Charlotte Pipe wins trade case against Chinese producers

Trade commission finds China undersold cast iron fittings by up to 360 percent less than fair value

Associates at Charlotte Pipe and Foundry are among the 2 million employees receiving onuses this year after passage of the Tax Cuts and Jobs Act of 2017.

CHARLOTTE — In a trade victory against the People’s Republic of China, North Carolina’s Charlotte Pipe and Foundry won an anti-dumping case Monday when the International Trade Commission (ITC) voted unanimously that China was dumping cast iron fittings on the market at between 22 and 360 percent less than fair market value.

Charlotte Pipe and the Cast Iron Soil Pipe Institute (CISPI) filed a petition against imports of cast iron soil pipe fittings from the People’s Republic of China in July 2017, launching an investigation by the U.S. Department of Commerce. Investigators determined that Chinese exporters had not only flooded the U.S. market with underpriced cast iron soil pipe fittings, called “dumping,” China provides countervailable subsidies to its producers of cast iron soil pipe fittings at rates ranging from 7 to 134 percent. According to the ITC, penalties to counteract the trade practices will go into effect immediately.

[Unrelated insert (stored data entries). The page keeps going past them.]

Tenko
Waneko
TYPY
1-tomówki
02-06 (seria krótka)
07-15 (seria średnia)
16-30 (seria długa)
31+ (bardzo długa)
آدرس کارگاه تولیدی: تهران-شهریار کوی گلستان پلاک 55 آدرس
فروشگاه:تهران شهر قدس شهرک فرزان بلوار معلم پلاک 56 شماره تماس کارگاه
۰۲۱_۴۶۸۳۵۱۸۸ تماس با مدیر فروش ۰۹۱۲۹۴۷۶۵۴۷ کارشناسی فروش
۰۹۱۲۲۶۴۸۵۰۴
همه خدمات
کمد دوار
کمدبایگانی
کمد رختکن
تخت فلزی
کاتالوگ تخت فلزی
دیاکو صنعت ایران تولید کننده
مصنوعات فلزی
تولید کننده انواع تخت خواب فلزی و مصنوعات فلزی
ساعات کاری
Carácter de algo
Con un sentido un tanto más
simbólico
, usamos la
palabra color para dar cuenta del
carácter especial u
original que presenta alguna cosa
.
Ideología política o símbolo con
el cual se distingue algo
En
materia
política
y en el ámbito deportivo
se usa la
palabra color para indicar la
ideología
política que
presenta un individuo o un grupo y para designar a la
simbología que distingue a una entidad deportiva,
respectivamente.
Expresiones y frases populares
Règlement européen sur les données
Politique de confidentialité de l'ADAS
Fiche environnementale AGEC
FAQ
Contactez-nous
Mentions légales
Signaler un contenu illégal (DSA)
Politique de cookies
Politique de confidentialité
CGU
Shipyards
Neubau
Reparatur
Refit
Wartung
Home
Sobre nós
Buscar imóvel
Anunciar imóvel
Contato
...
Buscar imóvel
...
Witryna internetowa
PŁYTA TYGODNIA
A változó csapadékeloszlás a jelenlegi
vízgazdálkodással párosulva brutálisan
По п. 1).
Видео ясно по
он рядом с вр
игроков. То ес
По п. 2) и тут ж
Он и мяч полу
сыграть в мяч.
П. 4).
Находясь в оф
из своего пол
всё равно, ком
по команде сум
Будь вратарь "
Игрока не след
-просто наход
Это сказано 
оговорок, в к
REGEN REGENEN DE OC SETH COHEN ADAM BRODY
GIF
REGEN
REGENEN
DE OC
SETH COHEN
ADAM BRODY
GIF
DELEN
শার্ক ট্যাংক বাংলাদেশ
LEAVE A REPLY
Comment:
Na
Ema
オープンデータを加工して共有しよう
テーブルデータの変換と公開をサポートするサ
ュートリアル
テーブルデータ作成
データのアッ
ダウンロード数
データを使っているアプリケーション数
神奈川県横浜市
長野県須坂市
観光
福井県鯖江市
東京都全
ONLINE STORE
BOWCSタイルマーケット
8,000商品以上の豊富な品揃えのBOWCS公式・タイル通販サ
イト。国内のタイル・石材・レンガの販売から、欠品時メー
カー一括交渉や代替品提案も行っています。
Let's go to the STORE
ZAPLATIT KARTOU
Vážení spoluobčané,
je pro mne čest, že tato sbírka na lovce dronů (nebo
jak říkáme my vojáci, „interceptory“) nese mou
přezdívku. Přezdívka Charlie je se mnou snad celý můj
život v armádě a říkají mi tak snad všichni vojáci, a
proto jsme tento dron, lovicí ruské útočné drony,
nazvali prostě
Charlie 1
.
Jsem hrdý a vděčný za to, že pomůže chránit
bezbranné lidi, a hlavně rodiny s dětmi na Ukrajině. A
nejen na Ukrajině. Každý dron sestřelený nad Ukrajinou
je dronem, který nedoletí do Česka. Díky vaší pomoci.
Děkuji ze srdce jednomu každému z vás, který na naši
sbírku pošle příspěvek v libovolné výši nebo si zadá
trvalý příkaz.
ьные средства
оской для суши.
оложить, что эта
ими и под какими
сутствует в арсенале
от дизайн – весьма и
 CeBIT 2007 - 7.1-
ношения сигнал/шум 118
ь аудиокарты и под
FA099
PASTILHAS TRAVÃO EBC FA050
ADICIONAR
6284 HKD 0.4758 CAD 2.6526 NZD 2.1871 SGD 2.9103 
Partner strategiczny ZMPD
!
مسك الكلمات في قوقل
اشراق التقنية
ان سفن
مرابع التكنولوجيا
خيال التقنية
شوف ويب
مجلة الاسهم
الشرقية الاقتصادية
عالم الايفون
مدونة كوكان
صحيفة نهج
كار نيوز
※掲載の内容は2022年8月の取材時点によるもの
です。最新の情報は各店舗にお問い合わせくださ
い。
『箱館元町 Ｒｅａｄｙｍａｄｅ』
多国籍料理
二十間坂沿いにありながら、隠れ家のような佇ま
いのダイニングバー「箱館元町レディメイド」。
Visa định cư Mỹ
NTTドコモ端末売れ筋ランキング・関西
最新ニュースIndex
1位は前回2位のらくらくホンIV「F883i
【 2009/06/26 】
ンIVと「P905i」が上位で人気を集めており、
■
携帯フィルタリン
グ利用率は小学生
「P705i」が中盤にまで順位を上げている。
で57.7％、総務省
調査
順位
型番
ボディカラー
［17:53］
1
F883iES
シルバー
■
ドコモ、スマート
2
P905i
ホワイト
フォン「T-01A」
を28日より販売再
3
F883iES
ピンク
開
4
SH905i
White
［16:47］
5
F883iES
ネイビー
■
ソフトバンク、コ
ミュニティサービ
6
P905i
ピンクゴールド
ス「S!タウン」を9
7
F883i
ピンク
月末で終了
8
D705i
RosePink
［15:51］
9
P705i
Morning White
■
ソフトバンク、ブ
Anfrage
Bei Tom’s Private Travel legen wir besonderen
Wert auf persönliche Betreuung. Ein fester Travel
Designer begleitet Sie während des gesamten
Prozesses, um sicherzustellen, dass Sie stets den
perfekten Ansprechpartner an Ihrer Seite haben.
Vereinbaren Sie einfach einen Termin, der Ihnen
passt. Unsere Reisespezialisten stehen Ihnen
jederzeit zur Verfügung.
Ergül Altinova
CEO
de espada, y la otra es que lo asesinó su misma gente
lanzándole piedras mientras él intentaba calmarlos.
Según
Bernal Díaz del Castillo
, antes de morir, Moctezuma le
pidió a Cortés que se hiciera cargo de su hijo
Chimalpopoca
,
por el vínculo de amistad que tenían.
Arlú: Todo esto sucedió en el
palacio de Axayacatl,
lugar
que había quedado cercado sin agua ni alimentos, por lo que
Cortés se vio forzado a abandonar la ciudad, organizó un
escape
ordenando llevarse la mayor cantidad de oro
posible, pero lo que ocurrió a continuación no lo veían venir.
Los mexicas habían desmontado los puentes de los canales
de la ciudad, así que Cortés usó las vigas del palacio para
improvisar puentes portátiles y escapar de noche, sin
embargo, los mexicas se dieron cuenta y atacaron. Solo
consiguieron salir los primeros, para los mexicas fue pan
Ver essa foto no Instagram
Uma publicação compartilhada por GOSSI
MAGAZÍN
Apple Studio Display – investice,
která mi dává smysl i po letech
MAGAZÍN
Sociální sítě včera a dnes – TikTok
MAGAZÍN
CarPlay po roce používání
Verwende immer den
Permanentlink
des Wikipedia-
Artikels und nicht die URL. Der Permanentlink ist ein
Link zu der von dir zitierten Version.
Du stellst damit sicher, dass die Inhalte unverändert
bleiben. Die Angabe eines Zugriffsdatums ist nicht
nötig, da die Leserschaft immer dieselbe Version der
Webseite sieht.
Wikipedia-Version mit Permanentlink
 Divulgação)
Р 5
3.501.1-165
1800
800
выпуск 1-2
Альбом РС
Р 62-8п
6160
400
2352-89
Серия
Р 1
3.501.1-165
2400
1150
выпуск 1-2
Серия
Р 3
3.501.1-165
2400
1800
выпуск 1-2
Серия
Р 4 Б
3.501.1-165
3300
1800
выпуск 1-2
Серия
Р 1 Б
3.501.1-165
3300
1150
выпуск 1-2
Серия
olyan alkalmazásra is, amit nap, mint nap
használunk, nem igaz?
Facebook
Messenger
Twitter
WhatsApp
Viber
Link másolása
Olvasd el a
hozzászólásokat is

“We are thrilled with winning this case so that we can protect American jobs against unfair trade practices,” said Roddey Dowd, Jr., CEO of Charlotte Pipe and Foundry. “We finally have a presidential administration in Washington that is serious about enforcing existing U.S. trade law. For my entire career at Charlotte Pipe, we have had presidents of both parties ignore the brazen cheating from the Chinese. Those days are over.”

Charlotte Pipe and Foundry employs more than 1,400 people and has operated in the Charlotte area for more than 117 years. It is among the manufacturers that have been calling on Washington for years to enforce the unethical trade practices from China. The Trump administration has led the charge recently to impose steep duties in fines on underpriced materials coming from China, the world’s largest producer of metal products. In July, a Chinese aluminum foil maker filed a lawsuit against the U.S. after unsuccessfully filing a “no injury” claim with the ITC Commission last year as Washington probed whether the companies were unfairly subsidized.